No discussion of SCID would be complete without at least a brief mention of precautions to be observed in infants identified as having abnormal TREC by newborn screening, while further workup is in progress. Infants suspected of having SCID or a severe T-cell lymphopenia should be placed in protective isolation and strict care in hygiene should be practiced for these babies. Also, breast feeding should be avoided to prevent CMV transmission until the infant has been tested further. All live vaccines should be avoided and only leukodepleted and irradiated blood products should be used, if a blood transfusion is necessary. Antibiotic prophylaxis may also be used as determined by the infant’s physician.

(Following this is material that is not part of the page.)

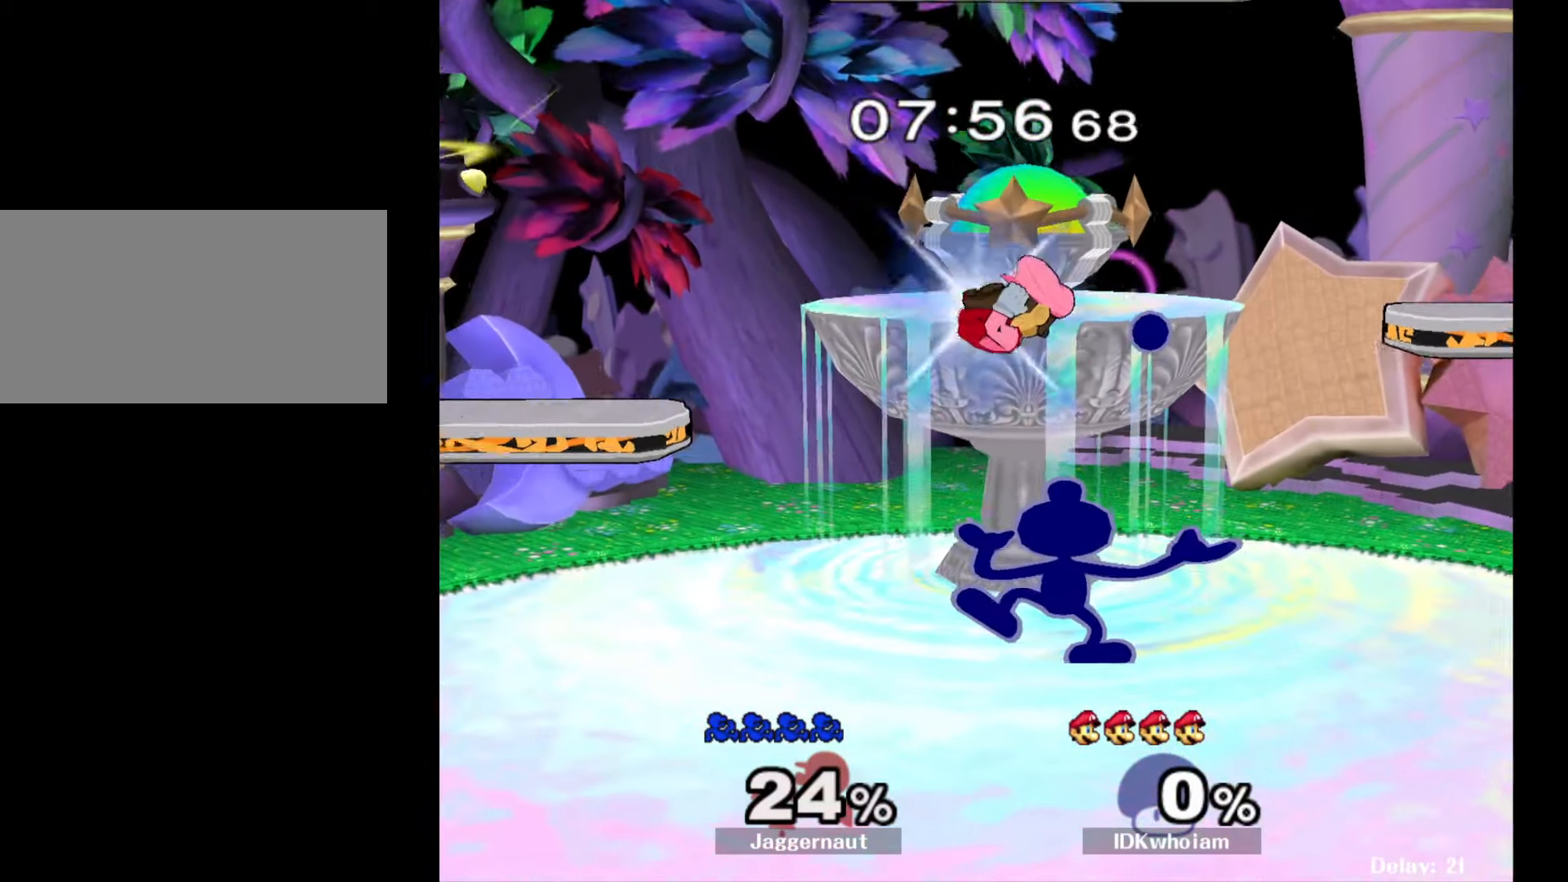
{"buttons": [], "left_stick": "center", "right_stick": "center", "events": []}
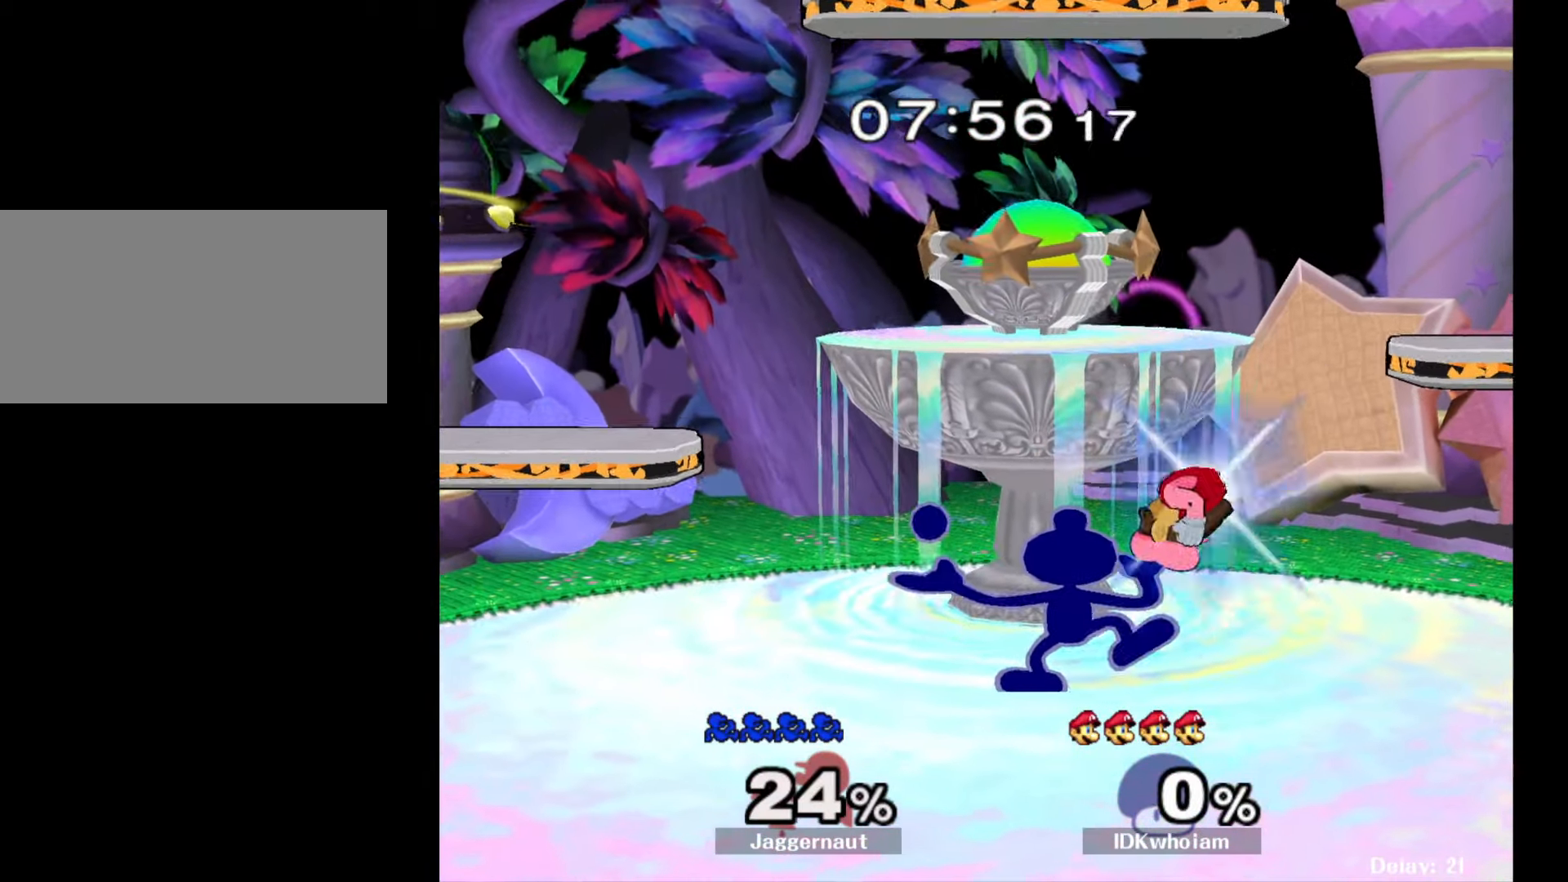
{"buttons": [], "left_stick": "left", "right_stick": "center", "events": [[350, "Y", "down"], [434, "Y", "up"], [467, "left_stick", "left"]]}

As discussed earlier in the presentation, the definitive treatment for typical SCID and other appropriate clinical categories is hematopoietic cell transplantation (HCT). In patients with ADA deficiency, enzyme replacement with PEG-ADA can be used until arrangements are made for hematopoietic cell transplantation. Also, some centers in the United States and overseas offer gene therapy for certain types of SCID, including ADA deficiency and X-linked SCID. On identification of an abnormal NBS result for TREC, the care of such infants fall primarily to clinical immunologists, who work with pediatricians and other specialists in providing the best and most expedient care for these critically ill babies.